* Source data *
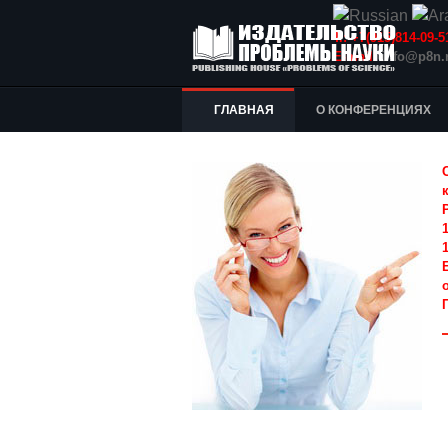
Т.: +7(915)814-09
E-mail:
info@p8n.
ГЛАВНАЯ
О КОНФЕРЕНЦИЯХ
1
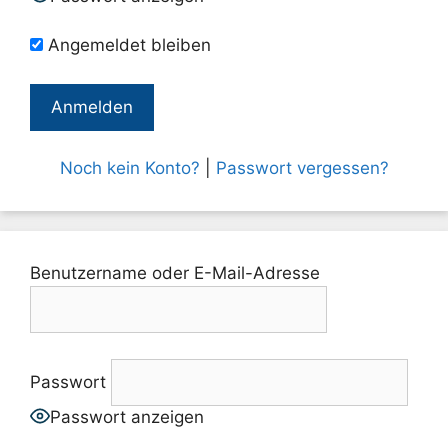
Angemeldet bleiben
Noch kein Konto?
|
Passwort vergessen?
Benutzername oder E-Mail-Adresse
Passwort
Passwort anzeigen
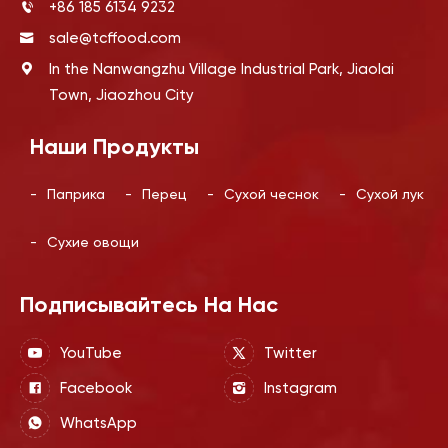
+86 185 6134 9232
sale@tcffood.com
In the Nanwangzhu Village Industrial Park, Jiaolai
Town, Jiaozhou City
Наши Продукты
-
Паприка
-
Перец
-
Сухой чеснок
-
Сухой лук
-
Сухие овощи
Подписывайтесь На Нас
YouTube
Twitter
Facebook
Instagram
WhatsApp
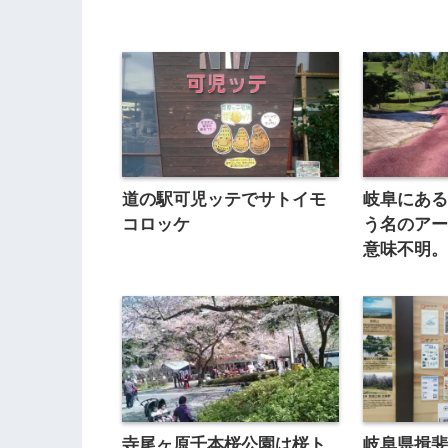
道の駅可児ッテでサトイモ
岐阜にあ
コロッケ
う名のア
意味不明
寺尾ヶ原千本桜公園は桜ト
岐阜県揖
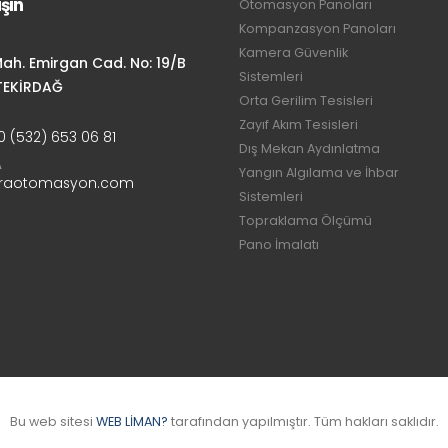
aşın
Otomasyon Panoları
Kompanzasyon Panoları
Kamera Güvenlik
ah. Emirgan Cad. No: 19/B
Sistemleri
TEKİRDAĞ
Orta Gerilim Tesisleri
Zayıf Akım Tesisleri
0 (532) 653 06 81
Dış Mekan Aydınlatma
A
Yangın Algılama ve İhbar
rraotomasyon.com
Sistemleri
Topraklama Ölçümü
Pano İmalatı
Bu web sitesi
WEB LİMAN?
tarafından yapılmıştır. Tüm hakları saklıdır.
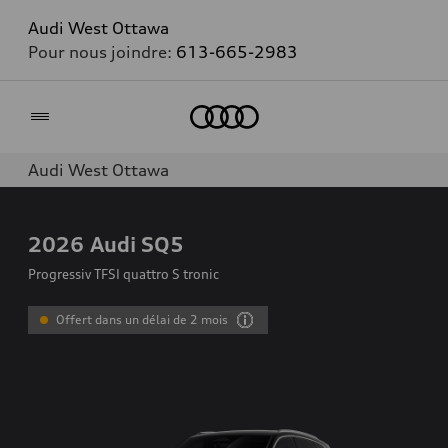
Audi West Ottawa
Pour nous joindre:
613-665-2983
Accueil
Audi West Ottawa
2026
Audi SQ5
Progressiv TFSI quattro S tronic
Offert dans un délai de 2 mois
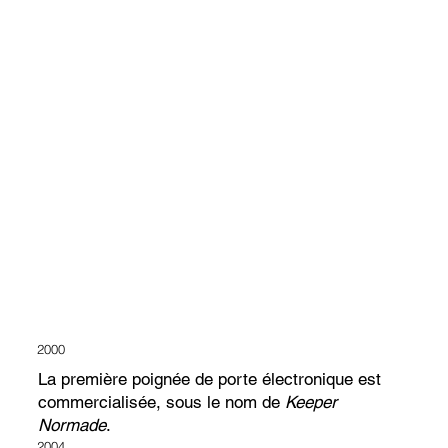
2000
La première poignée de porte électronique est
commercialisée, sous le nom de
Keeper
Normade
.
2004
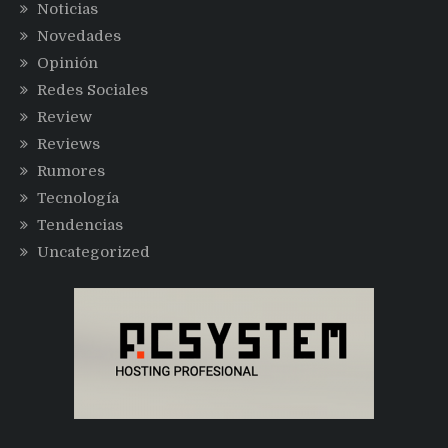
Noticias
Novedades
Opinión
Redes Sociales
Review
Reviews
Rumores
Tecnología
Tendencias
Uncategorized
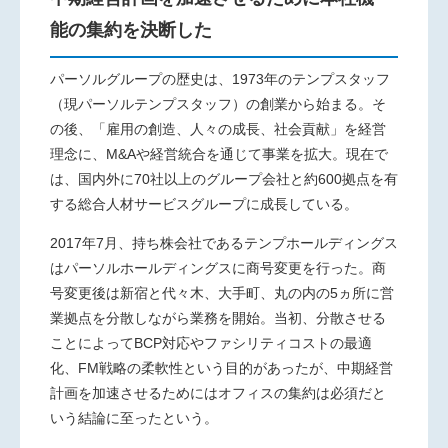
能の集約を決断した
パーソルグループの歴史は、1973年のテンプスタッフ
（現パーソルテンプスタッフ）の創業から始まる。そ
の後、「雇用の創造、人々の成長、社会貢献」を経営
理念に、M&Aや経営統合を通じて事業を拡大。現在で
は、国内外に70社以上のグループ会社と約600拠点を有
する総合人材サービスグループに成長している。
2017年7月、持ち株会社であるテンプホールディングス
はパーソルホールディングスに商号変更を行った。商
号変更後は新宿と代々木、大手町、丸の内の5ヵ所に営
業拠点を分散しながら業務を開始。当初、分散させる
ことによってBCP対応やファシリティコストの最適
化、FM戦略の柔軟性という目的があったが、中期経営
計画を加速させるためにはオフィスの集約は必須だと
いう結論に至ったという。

* What is being asked *
Give back, word for word and line for line, the text read from every one of the records above, and leave out the pictures.

* Expected answer *
Т.: +7(915)814-09
E-mail:
info@p8n.
ГЛАВНАЯ
О КОНФЕРЕНЦИЯХ
1
Angemeldet bleiben
Noch kein Konto?
|
Passwort vergessen?
Benutzername oder E-Mail-Adresse
Passwort
Passwort anzeigen
+86 185 6134 9232
sale@tcffood.com
In the Nanwangzhu Village Industrial Park, Jiaolai
Town, Jiaozhou City
Наши Продукты
-
Паприка
-
Перец
-
Сухой чеснок
-
Сухой лук
-
Сухие овощи
Подписывайтесь На Нас
YouTube
Twitter
Facebook
Instagram
WhatsApp
道の駅可児ッテでサトイモ
岐阜にあ
コロッケ
う名のア
意味不明
寺尾ヶ原千本桜公園は桜ト
岐阜県揖
aşın
Otomasyon Panoları
Kompanzasyon Panoları
Kamera Güvenlik
ah. Emirgan Cad. No: 19/B
Sistemleri
TEKİRDAĞ
Orta Gerilim Tesisleri
Zayıf Akım Tesisleri
0 (532) 653 06 81
Dış Mekan Aydınlatma
A
Yangın Algılama ve İhbar
rraotomasyon.com
Sistemleri
Topraklama Ölçümü
Pano İmalatı
Bu web sitesi
WEB LİMAN?
tarafından yapılmıştır. Tüm hakları saklıdır.
Audi West Ottawa
Pour nous joindre:
613-665-2983
Accueil
Audi West Ottawa
2026
Audi SQ5
Progressiv TFSI quattro S tronic
Offert dans un délai de 2 mois
2000
La première poignée de porte électronique est
commercialisée, sous le nom de
Keeper
Normade
.
2004
Noticias
Novedades
Opinión
Redes Sociales
Review
Reviews
Rumores
Tecnología
Tendencias
Uncategorized
能の集約を決断した
パーソルグループの歴史は、1973年のテンプスタッフ
（現パーソルテンプスタッフ）の創業から始まる。そ
の後、「雇用の創造、人々の成長、社会貢献」を経営
理念に、M&Aや経営統合を通じて事業を拡大。現在で
は、国内外に70社以上のグループ会社と約600拠点を有
する総合人材サービスグループに成長している。
2017年7月、持ち株会社であるテンプホールディングス
はパーソルホールディングスに商号変更を行った。商
号変更後は新宿と代々木、大手町、丸の内の5ヵ所に営
業拠点を分散しながら業務を開始。当初、分散させる
ことによってBCP対応やファシリティコストの最適
化、FM戦略の柔軟性という目的があったが、中期経営
計画を加速させるためにはオフィスの集約は必須だと
いう結論に至ったという。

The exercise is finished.